What you have to do:
Taking the listing below, restate word for word each line from the line with "center cells are" to the line with "shows no protein", ends included, and stop there.

#####

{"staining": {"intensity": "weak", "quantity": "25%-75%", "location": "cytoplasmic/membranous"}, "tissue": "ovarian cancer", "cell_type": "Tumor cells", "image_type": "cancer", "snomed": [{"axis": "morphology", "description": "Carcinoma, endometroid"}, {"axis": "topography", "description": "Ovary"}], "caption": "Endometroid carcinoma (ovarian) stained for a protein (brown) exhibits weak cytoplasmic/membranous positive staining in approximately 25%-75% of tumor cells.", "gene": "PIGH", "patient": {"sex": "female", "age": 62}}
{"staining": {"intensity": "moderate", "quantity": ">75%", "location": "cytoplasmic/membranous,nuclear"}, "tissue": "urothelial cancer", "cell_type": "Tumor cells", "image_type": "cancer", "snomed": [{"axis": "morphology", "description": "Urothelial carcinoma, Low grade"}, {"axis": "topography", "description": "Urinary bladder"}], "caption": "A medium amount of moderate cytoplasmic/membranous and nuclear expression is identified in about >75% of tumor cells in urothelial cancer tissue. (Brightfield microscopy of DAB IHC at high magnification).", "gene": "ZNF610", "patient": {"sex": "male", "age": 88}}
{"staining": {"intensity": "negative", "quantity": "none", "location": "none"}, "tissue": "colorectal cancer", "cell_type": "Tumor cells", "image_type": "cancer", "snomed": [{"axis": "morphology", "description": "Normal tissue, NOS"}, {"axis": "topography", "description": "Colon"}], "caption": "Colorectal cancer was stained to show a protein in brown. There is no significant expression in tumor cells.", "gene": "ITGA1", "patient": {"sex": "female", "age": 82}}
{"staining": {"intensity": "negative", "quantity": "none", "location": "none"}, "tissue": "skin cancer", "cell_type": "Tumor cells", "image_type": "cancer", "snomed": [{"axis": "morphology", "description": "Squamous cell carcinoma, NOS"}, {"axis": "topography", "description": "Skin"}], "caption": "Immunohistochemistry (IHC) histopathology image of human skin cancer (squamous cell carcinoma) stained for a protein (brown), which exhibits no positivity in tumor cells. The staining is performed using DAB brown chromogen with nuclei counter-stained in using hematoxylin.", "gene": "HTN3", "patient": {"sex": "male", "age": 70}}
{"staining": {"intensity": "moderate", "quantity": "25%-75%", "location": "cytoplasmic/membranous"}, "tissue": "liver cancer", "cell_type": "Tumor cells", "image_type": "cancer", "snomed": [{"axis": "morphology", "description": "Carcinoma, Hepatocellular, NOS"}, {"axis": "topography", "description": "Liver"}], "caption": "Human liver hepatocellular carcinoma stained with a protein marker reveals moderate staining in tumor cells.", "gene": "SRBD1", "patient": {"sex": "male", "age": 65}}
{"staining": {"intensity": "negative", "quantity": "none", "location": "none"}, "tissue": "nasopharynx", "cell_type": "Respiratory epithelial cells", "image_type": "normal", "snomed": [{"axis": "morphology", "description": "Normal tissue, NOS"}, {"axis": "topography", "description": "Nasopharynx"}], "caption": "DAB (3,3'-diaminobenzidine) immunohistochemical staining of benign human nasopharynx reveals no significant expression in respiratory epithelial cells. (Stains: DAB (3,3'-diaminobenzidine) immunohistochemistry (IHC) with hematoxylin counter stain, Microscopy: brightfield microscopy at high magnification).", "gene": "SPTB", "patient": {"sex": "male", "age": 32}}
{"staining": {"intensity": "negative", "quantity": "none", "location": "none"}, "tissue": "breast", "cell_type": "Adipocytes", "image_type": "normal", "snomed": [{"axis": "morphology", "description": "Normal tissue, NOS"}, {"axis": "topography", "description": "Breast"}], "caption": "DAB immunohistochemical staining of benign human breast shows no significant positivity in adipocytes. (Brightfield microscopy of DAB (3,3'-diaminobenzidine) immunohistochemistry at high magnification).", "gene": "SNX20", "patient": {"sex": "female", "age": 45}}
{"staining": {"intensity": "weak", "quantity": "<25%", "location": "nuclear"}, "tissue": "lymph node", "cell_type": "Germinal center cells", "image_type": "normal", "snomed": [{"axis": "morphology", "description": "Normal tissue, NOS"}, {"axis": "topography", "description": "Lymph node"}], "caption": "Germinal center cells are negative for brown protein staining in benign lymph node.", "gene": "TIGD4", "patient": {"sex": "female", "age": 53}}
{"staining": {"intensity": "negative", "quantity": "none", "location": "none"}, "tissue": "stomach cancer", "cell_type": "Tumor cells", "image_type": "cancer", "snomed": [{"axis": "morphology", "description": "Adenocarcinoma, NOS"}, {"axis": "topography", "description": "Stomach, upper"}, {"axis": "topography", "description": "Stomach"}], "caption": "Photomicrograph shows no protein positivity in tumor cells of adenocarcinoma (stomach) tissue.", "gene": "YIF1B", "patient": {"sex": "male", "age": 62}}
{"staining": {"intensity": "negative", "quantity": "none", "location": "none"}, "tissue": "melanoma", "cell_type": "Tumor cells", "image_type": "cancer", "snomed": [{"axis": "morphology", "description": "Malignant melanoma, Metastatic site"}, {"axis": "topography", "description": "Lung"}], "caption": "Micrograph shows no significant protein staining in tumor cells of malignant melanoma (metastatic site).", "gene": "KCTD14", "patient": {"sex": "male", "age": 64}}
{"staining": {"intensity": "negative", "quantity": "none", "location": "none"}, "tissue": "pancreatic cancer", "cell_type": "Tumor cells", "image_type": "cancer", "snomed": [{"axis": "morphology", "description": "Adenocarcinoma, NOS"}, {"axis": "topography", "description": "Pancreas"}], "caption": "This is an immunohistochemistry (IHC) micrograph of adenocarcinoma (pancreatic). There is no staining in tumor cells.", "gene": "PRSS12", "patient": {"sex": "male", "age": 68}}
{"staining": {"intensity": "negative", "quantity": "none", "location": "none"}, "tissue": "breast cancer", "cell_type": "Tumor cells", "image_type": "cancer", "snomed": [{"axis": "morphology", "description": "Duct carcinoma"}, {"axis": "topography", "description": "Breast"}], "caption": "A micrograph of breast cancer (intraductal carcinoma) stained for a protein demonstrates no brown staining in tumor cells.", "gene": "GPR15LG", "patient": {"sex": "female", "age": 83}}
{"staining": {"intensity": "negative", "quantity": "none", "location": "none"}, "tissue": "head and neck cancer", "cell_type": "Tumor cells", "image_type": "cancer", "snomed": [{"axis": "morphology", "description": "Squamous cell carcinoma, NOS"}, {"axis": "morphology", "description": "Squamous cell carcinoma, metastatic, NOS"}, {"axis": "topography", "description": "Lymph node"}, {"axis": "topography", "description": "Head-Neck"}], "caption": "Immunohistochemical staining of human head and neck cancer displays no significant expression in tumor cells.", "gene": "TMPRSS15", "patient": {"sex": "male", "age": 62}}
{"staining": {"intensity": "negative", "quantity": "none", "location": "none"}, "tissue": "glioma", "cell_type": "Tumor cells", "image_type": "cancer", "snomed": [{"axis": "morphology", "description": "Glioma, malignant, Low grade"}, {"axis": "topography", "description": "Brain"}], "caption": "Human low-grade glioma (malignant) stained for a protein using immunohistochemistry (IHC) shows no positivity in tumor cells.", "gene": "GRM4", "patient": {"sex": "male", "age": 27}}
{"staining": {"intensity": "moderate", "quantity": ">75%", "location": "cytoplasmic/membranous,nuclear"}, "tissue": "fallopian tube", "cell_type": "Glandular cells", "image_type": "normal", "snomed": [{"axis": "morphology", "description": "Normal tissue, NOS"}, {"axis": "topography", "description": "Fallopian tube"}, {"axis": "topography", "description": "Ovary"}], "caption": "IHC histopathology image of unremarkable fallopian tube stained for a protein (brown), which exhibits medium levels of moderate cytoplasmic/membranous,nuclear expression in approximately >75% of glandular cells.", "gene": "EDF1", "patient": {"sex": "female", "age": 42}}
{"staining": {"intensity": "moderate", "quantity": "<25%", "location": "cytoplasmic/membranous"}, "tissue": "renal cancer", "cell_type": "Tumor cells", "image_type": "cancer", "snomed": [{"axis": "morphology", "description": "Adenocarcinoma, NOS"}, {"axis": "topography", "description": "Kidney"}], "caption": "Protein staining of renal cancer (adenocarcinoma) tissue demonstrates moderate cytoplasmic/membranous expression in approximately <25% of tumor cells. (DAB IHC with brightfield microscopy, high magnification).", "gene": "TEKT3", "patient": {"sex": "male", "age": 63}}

#####

Exercise answer:
{"staining": {"intensity": "weak", "quantity": "<25%", "location": "nuclear"}, "tissue": "lymph node", "cell_type": "Germinal center cells", "image_type": "normal", "snomed": [{"axis": "morphology", "description": "Normal tissue, NOS"}, {"axis": "topography", "description": "Lymph node"}], "caption": "Germinal center cells are negative for brown protein staining in benign lymph node.", "gene": "TIGD4", "patient": {"sex": "female", "age": 53}}
{"staining": {"intensity": "negative", "quantity": "none", "location": "none"}, "tissue": "stomach cancer", "cell_type": "Tumor cells", "image_type": "cancer", "snomed": [{"axis": "morphology", "description": "Adenocarcinoma, NOS"}, {"axis": "topography", "description": "Stomach, upper"}, {"axis": "topography", "description": "Stomach"}], "caption": "Photomicrograph shows no protein positivity in tumor cells of adenocarcinoma (stomach) tissue.", "gene": "YIF1B", "patient": {"sex": "male", "age": 62}}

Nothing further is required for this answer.